Figure 7. Soil profile to a depth of 42” in the middle of highlighter green to yellowing (senescence) soybeans. The petioles are laid across the approximate soil layers. Evidence of saturated conditions were seen higher in the profile: manganese concretions ~15” depth, gleying in the middle of the profile, and saturated/sticky soil at ~30”. Gravel and rocks were showing up at 24”, which then prevented any further boring beyond 42”. August 31, 2018 in Shelby county.

 

Limited N supply to soybean has a drastic effect on growth, development, and yield potential. Obviously, leaf nutrient concentrations (N and S in particular) will be different between the good and the bad areas. The leaf nodal development and branching will be limited thus, creating a short, compact plant. As the N deficiency continues, the plants will abscise the older leaves (lower portion of the soybean canopy) and progress upward (Figure 8). Pod retention and seed fill will be reduced as well. In Figure 8, you will notice fewer branches, shorter plants (i.e., fewer nodes), and fewer pods on the bottom of the plant. The N-deficient plants will also senescence faster/earlier than the healthy soybeans, especially at the two ends of the temperature spectrum: very hot (upper 80s and higher) or cool nights in the 50s.

 

Figure 8. Representative plants that had adequate supply of N (left) and those that were deficient in N (and S). Yield estimate of 65 bu/ac (left) vs. 40 bu/ac (right). August 31, 2018 in Shelby County.
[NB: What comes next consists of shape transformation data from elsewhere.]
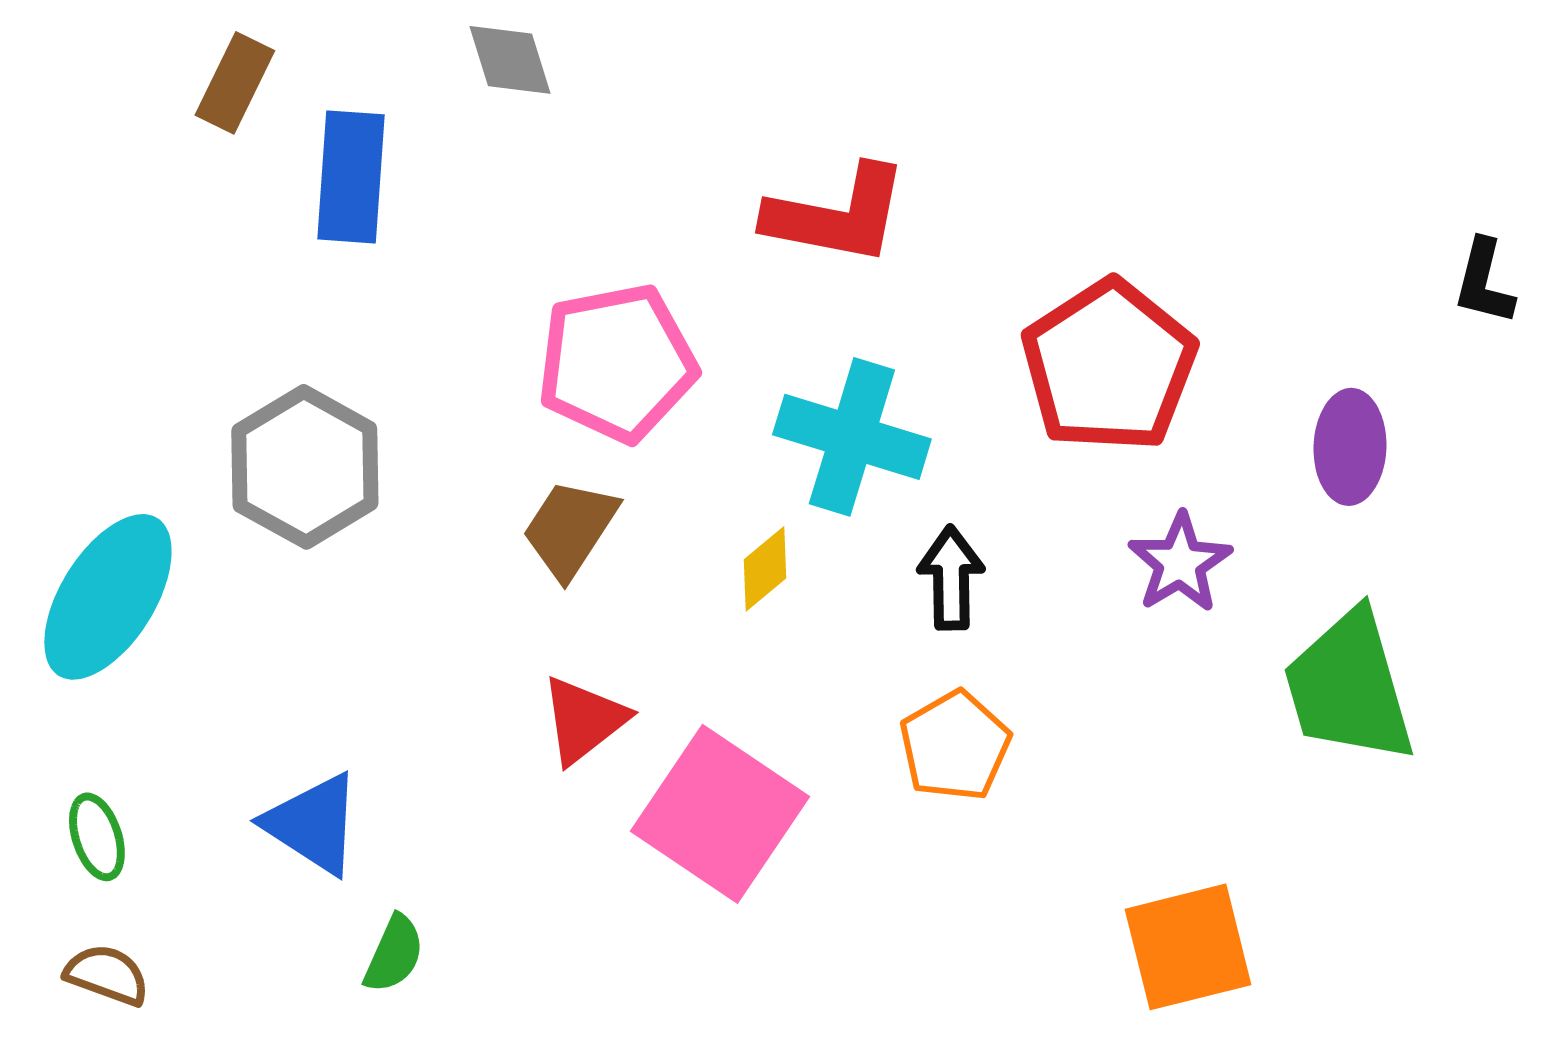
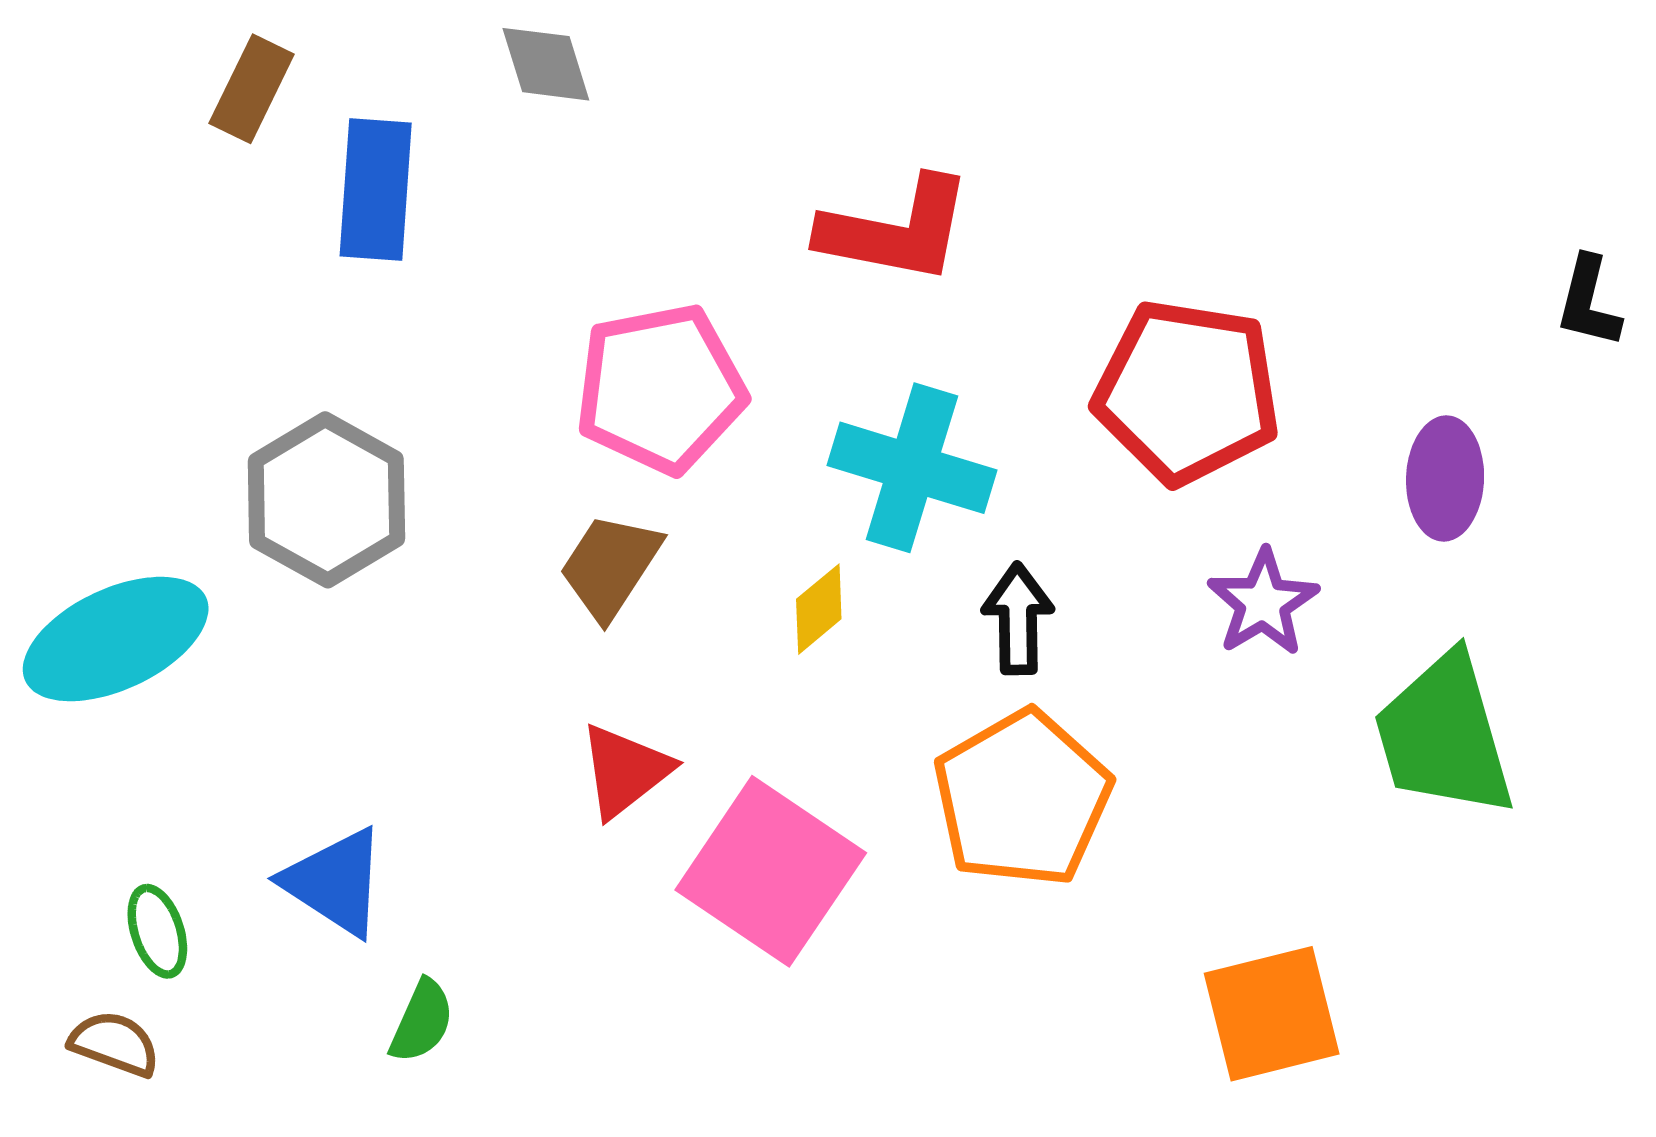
red pentagon: (1109, 366) -> (1187, 392), turned -30
cyan ellipse: (108, 597) -> (116, 639), turned 33
orange pentagon: (955, 746) -> (1022, 799), size x1.5
green ellipse: (97, 837) -> (157, 931), moved

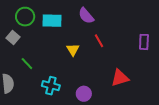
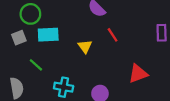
cyan rectangle: (52, 21) -> (48, 35), moved
gray square: (13, 37) -> (19, 38), turned 32

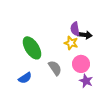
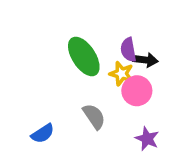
green ellipse: (32, 48) -> (84, 57), moved
pink circle: (81, 64) -> (137, 91), moved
Figure 8. Representative plants that had adequate supply of N (left) and those that were deficient in N (and S). Yield estimate of 65 bu/ac (left) vs. 40 bu/ac (right). August 31, 2018 in Shelby County.

 

Stresses like N deficiency, limited water supply, and/or high temperatures also impact seed fill. The rate of seed fill and duration of seed fill are two of the major effects, but plants can also straight-out only produce 1- or 2-bean pods and/or arrest seed development (i.e., flat bean pods, 1- or 2- bean voids in a 3-bean pod) (Figures 9 and 10).

The yield effect of N deficiency can be quite severe. I collected the representative samples (1/10,000th acre) in the dark green, healthy soybeans and the highlighter green soybeans (not even the worse portions of the field) to estimate yield. My conservative estimate was 65 bu/ac for the healthy soybeans vs. 40 bu/ac for the highlighter green soybeans (Figure 8). The swing in yield production differences could be even greater depending on the final seed fill duration and rates. The N-deficient soybeans had more 2-bean pods and will likely have smaller seeds when is all said and done.
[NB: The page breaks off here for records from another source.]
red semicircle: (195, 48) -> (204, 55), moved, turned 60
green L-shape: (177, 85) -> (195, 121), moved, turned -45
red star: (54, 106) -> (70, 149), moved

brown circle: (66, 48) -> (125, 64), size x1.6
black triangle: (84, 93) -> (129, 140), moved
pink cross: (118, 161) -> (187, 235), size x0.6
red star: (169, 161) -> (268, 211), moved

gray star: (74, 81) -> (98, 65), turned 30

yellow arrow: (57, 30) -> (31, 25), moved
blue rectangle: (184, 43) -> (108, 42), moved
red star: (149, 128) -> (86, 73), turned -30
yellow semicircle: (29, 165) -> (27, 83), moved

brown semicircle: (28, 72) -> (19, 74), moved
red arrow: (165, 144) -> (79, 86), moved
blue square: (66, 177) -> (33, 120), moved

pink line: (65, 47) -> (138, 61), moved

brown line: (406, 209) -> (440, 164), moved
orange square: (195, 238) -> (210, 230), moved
I want to raise the issue to your attention so you will be aware, so that you can still document these areas spatially before the combine comes into the field and averaging it across the header that is 25 to 40-ft wide. Yield maps can document some of these differences, but they will not have this level of resolution especially if the pattern is not matching side slopes or soil series.

 

Figure 9. Dark green, healthy soybean with good root system and nodulation (upper left) vs. N-deficient soybeans (off-green and yellowing leaves) with poor root system and nodulation (upper right). Photo courtesy of Denny Cobb, Becks Hybrids. August 28, 2018 near Warsaw, IN.
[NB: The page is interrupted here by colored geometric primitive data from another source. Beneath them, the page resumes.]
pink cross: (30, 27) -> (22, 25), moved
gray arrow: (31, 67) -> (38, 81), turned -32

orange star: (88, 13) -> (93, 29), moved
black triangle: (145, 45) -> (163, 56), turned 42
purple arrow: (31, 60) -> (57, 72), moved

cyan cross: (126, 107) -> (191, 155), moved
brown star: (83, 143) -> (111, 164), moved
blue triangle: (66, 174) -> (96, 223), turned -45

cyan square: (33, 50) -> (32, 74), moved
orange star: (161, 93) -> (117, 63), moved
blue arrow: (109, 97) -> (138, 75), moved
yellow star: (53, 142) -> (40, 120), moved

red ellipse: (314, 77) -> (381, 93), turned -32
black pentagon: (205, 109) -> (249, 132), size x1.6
Figure 9. Dark green, healthy soybean with good root system and nodulation (upper left) vs. N-deficient soybeans (off-green and yellowing leaves) with poor root system and nodulation (upper right). Photo courtesy of Denny Cobb, Becks Hybrids. August 28, 2018 near Warsaw, IN.

 

Figure 10. Two-bean pods and arrested seed fill (1- or 2- bean voids in a 3-bean pod) from the N-deficient soybeans pictured in Figure 6. Photo courtesy of Denny Cobb, Becks Hybrids. August 28, 2018 near Warsaw, IN.

Figure 10. Two-bean pods and arrested seed fill (1- or 2- bean voids in a 3-bean pod) from the N-deficient soybeans pictured in Figure 6. Photo courtesy of Denny Cobb, Becks Hybrids. August 28, 2018 near Warsaw, IN.